On dissipative and non-unitary solutions to operator commutation relations

TL;DR

This paper investigates generalized semi-Weyl commutation relations involving operators and affine group actions, establishing fixed point theorems and exploring solutions that include dissipative and non-unitary cases, revealing diverse representations.

Contribution

It introduces fixed point theorems for flows induced by affine group actions on operators and characterizes solutions to generalized Weyl relations, including dissipative and non-unitary representations.

Findings

Fixed point theorems for flows on operator unit balls.

Existence of non-unitarily equivalent dissipative solutions.

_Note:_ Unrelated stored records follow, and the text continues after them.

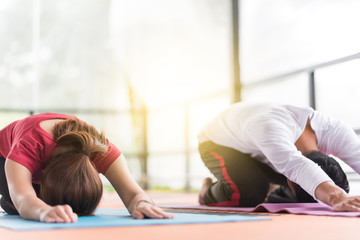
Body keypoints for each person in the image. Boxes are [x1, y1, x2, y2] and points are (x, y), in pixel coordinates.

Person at [0, 113, 172, 223]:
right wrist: (44, 210)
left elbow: (134, 193)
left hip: (41, 162)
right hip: (4, 156)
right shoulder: (30, 143)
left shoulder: (102, 151)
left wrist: (141, 204)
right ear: (44, 174)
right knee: (17, 205)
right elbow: (23, 198)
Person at [197, 102, 360, 211]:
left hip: (257, 142)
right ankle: (207, 192)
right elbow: (298, 167)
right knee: (249, 194)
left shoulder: (337, 132)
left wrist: (336, 194)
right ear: (289, 181)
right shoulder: (271, 131)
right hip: (218, 141)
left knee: (310, 188)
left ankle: (270, 187)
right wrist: (337, 197)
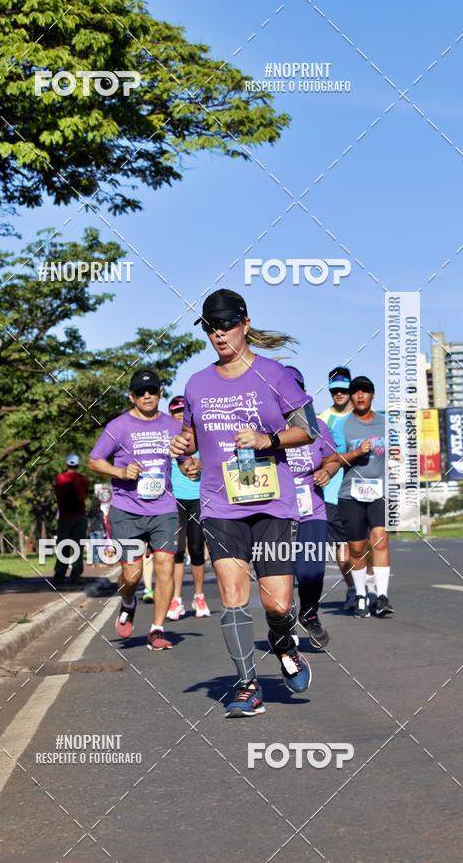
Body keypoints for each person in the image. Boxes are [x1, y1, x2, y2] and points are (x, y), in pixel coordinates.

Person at [170, 289, 318, 718]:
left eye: (226, 326)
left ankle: (283, 641)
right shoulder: (197, 384)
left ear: (245, 324)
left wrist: (266, 439)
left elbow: (306, 430)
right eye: (211, 328)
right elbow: (191, 440)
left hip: (273, 504)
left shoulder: (275, 375)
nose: (219, 335)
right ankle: (246, 684)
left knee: (276, 605)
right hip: (221, 505)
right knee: (233, 599)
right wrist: (185, 450)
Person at [89, 369, 183, 650]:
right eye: (141, 392)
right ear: (131, 396)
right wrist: (120, 471)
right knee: (132, 574)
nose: (147, 396)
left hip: (163, 509)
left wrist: (191, 466)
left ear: (159, 393)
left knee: (165, 566)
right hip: (127, 510)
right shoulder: (118, 426)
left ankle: (157, 629)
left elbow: (186, 459)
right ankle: (128, 602)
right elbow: (94, 461)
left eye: (152, 391)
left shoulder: (173, 426)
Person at [285, 368, 341, 649]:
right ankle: (284, 626)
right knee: (281, 573)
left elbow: (332, 459)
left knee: (311, 571)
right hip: (277, 513)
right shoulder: (265, 428)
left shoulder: (317, 426)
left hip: (312, 510)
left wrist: (327, 472)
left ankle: (309, 612)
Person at [332, 376, 394, 618]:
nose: (360, 395)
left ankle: (382, 596)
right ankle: (359, 594)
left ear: (372, 395)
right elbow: (335, 460)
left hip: (380, 492)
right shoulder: (342, 425)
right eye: (355, 391)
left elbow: (403, 453)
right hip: (351, 494)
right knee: (356, 549)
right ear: (350, 396)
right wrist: (357, 451)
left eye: (365, 391)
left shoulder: (387, 423)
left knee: (380, 538)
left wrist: (398, 453)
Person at [166, 395, 210, 620]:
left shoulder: (200, 436)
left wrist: (201, 463)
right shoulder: (167, 439)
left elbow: (215, 459)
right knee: (176, 551)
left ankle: (199, 596)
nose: (178, 416)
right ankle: (175, 599)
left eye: (182, 412)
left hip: (197, 498)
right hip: (175, 499)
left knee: (196, 549)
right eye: (175, 412)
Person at [318, 367, 357, 609]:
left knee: (363, 545)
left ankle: (368, 585)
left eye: (343, 390)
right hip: (333, 494)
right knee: (341, 548)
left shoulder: (365, 416)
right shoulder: (323, 419)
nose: (339, 394)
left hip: (364, 491)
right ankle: (354, 589)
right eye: (335, 391)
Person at [53, 453, 89, 586]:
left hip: (64, 517)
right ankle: (75, 576)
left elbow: (57, 493)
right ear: (78, 465)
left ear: (67, 464)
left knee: (63, 546)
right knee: (77, 547)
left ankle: (59, 574)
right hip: (79, 515)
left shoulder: (59, 478)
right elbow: (85, 493)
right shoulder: (83, 479)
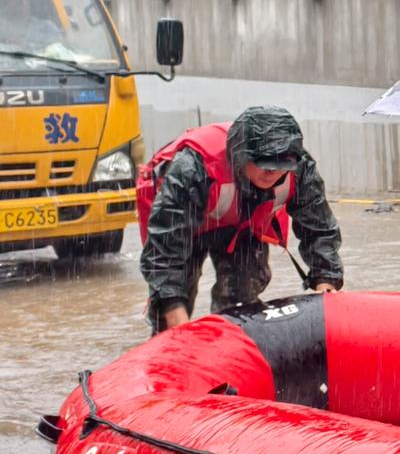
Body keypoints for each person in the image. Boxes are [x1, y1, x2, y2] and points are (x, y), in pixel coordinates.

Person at [138, 106, 343, 332]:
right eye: (263, 164)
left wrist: (326, 280)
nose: (271, 173)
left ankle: (232, 344)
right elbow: (164, 246)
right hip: (185, 230)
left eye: (280, 167)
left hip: (242, 228)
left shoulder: (300, 169)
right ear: (241, 156)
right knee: (172, 305)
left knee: (241, 301)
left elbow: (319, 229)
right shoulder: (193, 167)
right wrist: (174, 312)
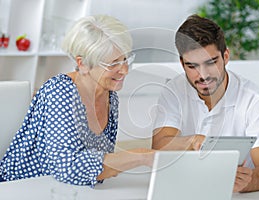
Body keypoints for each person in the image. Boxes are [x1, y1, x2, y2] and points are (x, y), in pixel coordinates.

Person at [0, 15, 154, 187]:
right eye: (113, 64)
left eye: (125, 59)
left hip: (69, 190)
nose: (124, 70)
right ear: (83, 64)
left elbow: (97, 168)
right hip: (22, 187)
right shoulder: (60, 92)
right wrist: (141, 156)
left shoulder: (110, 96)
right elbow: (67, 168)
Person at [152, 14, 259, 193]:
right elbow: (159, 146)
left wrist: (245, 183)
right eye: (192, 66)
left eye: (211, 63)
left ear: (226, 56)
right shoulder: (173, 90)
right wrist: (192, 141)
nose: (203, 75)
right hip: (191, 190)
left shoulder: (254, 100)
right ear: (182, 64)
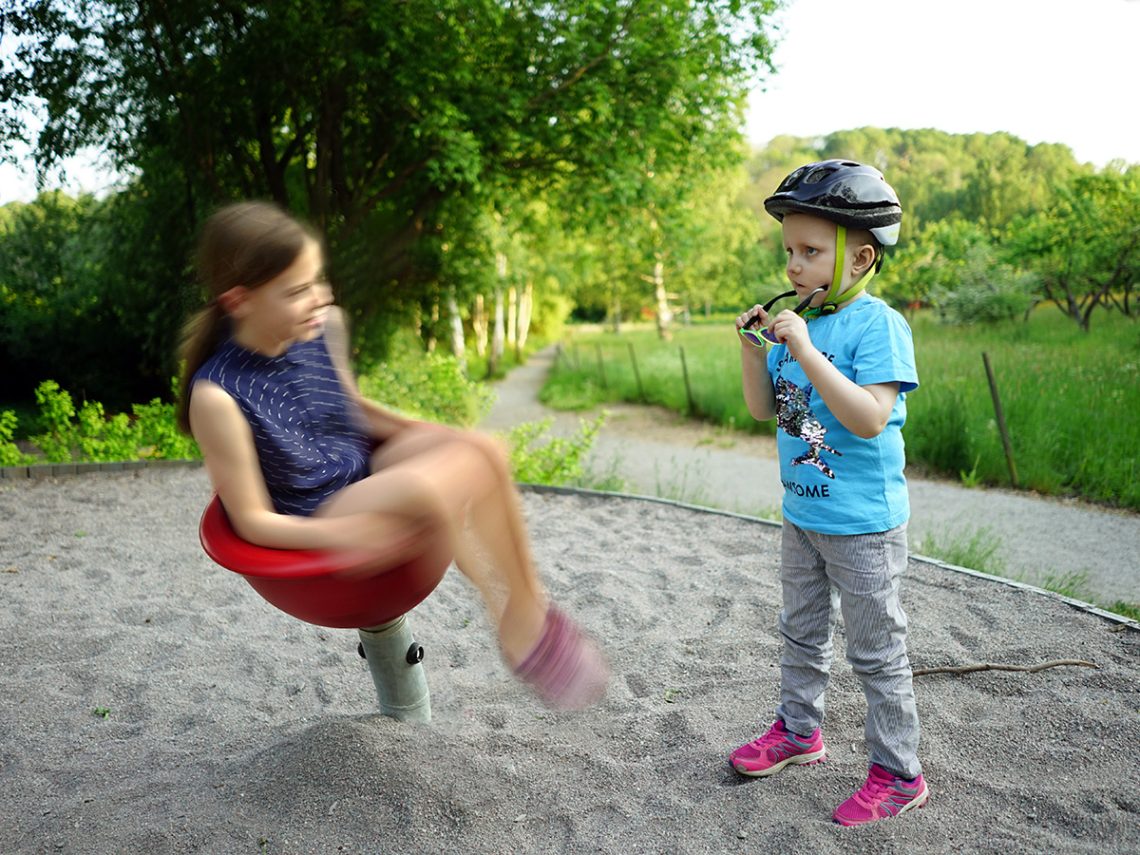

Strengthened results for deficiency indices (1,1).

Abstract

We study the (generalized) semi-Weyl commutation relations $$ U_gAU_g^*=g(A) \quad \text{ on }\quad \Dom(A), $$ where $A$ is a densely defined operator and $G\ni g\mapsto U_g$ is a unitary representation of the subgroup $G$ of the affine group $\cG$, the group of affine transformations of the real axis preserving the orientation. If $A$ is a symmetric operator, the group $G$ induces an action/flow on the operator unit ball of contractive transformations from $\Ker (A^*-iI)$ to $\Ker (A^*+iI)$. We establish several fixed point theorems for this flow. In the case of one-parameter continuous subgroups of linear transformations, self-adjoint (maximal dissipative) operators associated with the fixed points of the flow give rise to solutions of the (restricted) generalized Weyl commutation relations. We show that in the dissipative setting, the restricted Weyl relations admit a variety of non-unitarily equivalent representations. In the case of deficiency indices $(1,1)$, our general results can be strengthened to the level of an alternative.